BEGIN Data

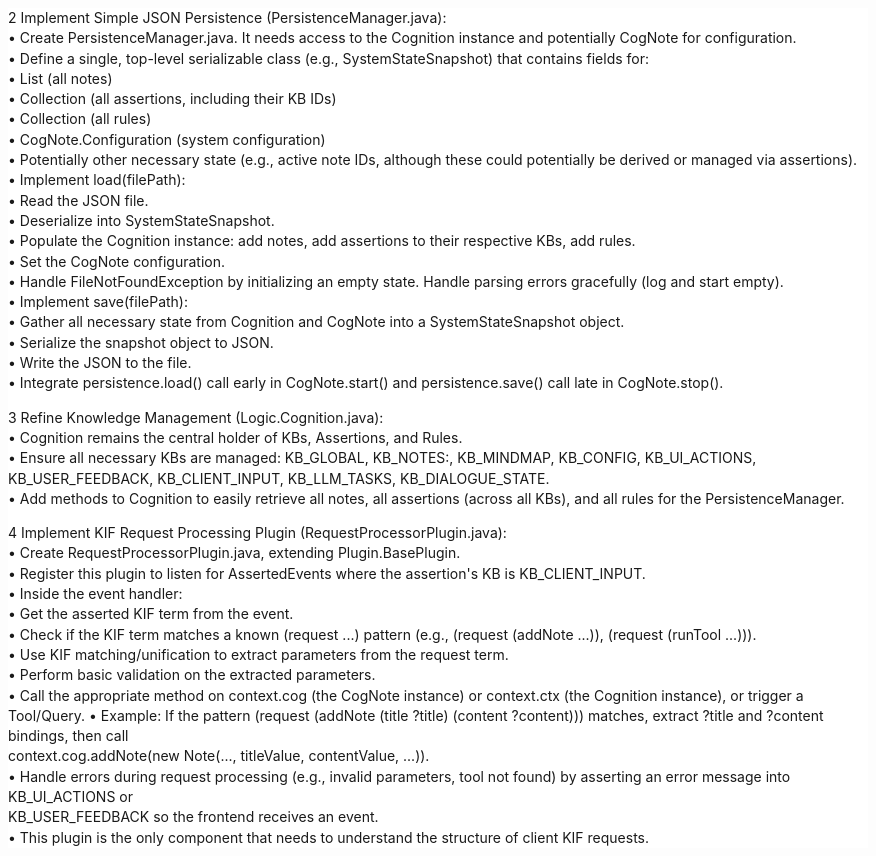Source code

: 2 Implement Simple JSON Persistence (PersistenceManager.java):                                                                                   
    • Create PersistenceManager.java. It needs access to the Cognition instance and potentially CogNote for configuration.                  
    • Define a single, top-level serializable class (e.g., SystemStateSnapshot) that contains fields for:                                         
       • List<Note> (all notes)                                                                                                                   
       • Collection<Assertion> (all assertions, including their KB IDs)                                                                           
       • Collection<Rule> (all rules)                                                                                                             
       • CogNote.Configuration (system configuration)                                                                                       
       • Potentially other necessary state (e.g., active note IDs, although these could potentially be derived or managed via assertions).        
    • Implement load(filePath):                                                                                                                   
       • Read the JSON file.                                                                                                                      
       • Deserialize into SystemStateSnapshot.                                                                                                    
       • Populate the Cognition instance: add notes, add assertions to their respective KBs, add rules.                                           
       • Set the CogNote configuration.                                                                                                     
       • Handle FileNotFoundException by initializing an empty state. Handle parsing errors gracefully (log and start empty).                     
    • Implement save(filePath):                                                                                                                   
       • Gather all necessary state from Cognition and CogNote into a SystemStateSnapshot object.                                           
       • Serialize the snapshot object to JSON.                                                                                                   
       • Write the JSON to the file.                                                                                                              
    • Integrate persistence.load() call early in CogNote.start() and persistence.save() call late in CogNote.stop().                  
 
3 Refine Knowledge Management (Logic.Cognition.java):                                                                                            
    • Cognition remains the central holder of KBs, Assertions, and Rules.                                                                         
    • Ensure all necessary KBs are managed: KB_GLOBAL, KB_NOTES:<noteId>, KB_MINDMAP, KB_CONFIG, KB_UI_ACTIONS, KB_USER_FEEDBACK, KB_CLIENT_INPUT,
      KB_LLM_TASKS, KB_DIALOGUE_STATE.                                                                                                            
    • Add methods to Cognition to easily retrieve all notes, all assertions (across all KBs), and all rules for the PersistenceManager.           

4 Implement KIF Request Processing Plugin (RequestProcessorPlugin.java):                                                                         
    • Create RequestProcessorPlugin.java, extending Plugin.BasePlugin.                                                                            
    • Register this plugin to listen for AssertedEvents where the assertion's KB is KB_CLIENT_INPUT.                                              
    • Inside the event handler:                                                                                                                   
       • Get the asserted KIF term from the event.                                                                                                
       • Check if the KIF term matches a known (request ...) pattern (e.g., (request (addNote ...)), (request (runTool ...))).                    
       • Use KIF matching/unification to extract parameters from the request term.                                                                
       • Perform basic validation on the extracted parameters.                                                                                    
       • Call the appropriate method on context.cog (the CogNote instance) or context.ctx (the Cognition instance), or trigger a Tool/Query.
       • Example: If the pattern (request (addNote (title ?title) (content ?content))) matches, extract ?title and ?content bindings, then call   
         context.cog.addNote(new Note(..., titleValue, contentValue, ...)).                                                                       
       • Handle errors during request processing (e.g., invalid parameters, tool not found) by asserting an error message into KB_UI_ACTIONS or   
         KB_USER_FEEDBACK so the frontend receives an event.                                                                                      
    • This plugin is the only component that needs to understand the structure of client KIF requests.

END Data

→ Exercise objective
Switch "SystemStateSnapshot" to "StateSnapshot" wherever it occurs in the entries above, and reproduce the text with nothing else changed. Leave the pictures out of your answer.

→ Result for this task
Source code

: 2 Implement Simple JSON Persistence (PersistenceManager.java):                                                                                   
    • Create PersistenceManager.java. It needs access to the Cognition instance and potentially CogNote for configuration.                  
    • Define a single, top-level serializable class (e.g., StateSnapshot) that contains fields for:                                         
       • List<Note> (all notes)                                                                                                                   
       • Collection<Assertion> (all assertions, including their KB IDs)                                                                           
       • Collection<Rule> (all rules)                                                                                                             
       • CogNote.Configuration (system configuration)                                                                                       
       • Potentially other necessary state (e.g., active note IDs, although these could potentially be derived or managed via assertions).        
    • Implement load(filePath):                                                                                                                   
       • Read the JSON file.                                                                                                                      
       • Deserialize into StateSnapshot.                                                                                                    
       • Populate the Cognition instance: add notes, add assertions to their respective KBs, add rules.                                           
       • Set the CogNote configuration.                                                                                                     
       • Handle FileNotFoundException by initializing an empty state. Handle parsing errors gracefully (log and start empty).                     
    • Implement save(filePath):                                                                                                                   
       • Gather all necessary state from Cognition and CogNote into a StateSnapshot object.                                           
       • Serialize the snapshot object to JSON.                                                                                                   
       • Write the JSON to the file.                                                                                                              
    • Integrate persistence.load() call early in CogNote.start() and persistence.save() call late in CogNote.stop().                  
 
3 Refine Knowledge Management (Logic.Cognition.java):                                                                                            
    • Cognition remains the central holder of KBs, Assertions, and Rules.                                                                         
    • Ensure all necessary KBs are managed: KB_GLOBAL, KB_NOTES:<noteId>, KB_MINDMAP, KB_CONFIG, KB_UI_ACTIONS, KB_USER_FEEDBACK, KB_CLIENT_INPUT,
      KB_LLM_TASKS, KB_DIALOGUE_STATE.                                                                                                            
    • Add methods to Cognition to easily retrieve all notes, all assertions (across all KBs), and all rules for the PersistenceManager.           

4 Implement KIF Request Processing Plugin (RequestProcessorPlugin.java):                                                                         
    • Create RequestProcessorPlugin.java, extending Plugin.BasePlugin.                                                                            
    • Register this plugin to listen for AssertedEvents where the assertion's KB is KB_CLIENT_INPUT.                                              
    • Inside the event handler:                                                                                                                   
       • Get the asserted KIF term from the event.                                                                                                
       • Check if the KIF term matches a known (request ...) pattern (e.g., (request (addNote ...)), (request (runTool ...))).                    
       • Use KIF matching/unification to extract parameters from the request term.                                                                
       • Perform basic validation on the extracted parameters.                                                                                    
       • Call the appropriate method on context.cog (the CogNote instance) or context.ctx (the Cognition instance), or trigger a Tool/Query.
       • Example: If the pattern (request (addNote (title ?title) (content ?content))) matches, extract ?title and ?content bindings, then call   
         context.cog.addNote(new Note(..., titleValue, contentValue, ...)).                                                                       
       • Handle errors during request processing (e.g., invalid parameters, tool not found) by asserting an error message into KB_UI_ACTIONS or   
         KB_USER_FEEDBACK so the frontend receives an event.                                                                                      
    • This plugin is the only component that needs to understand the structure of client KIF requests.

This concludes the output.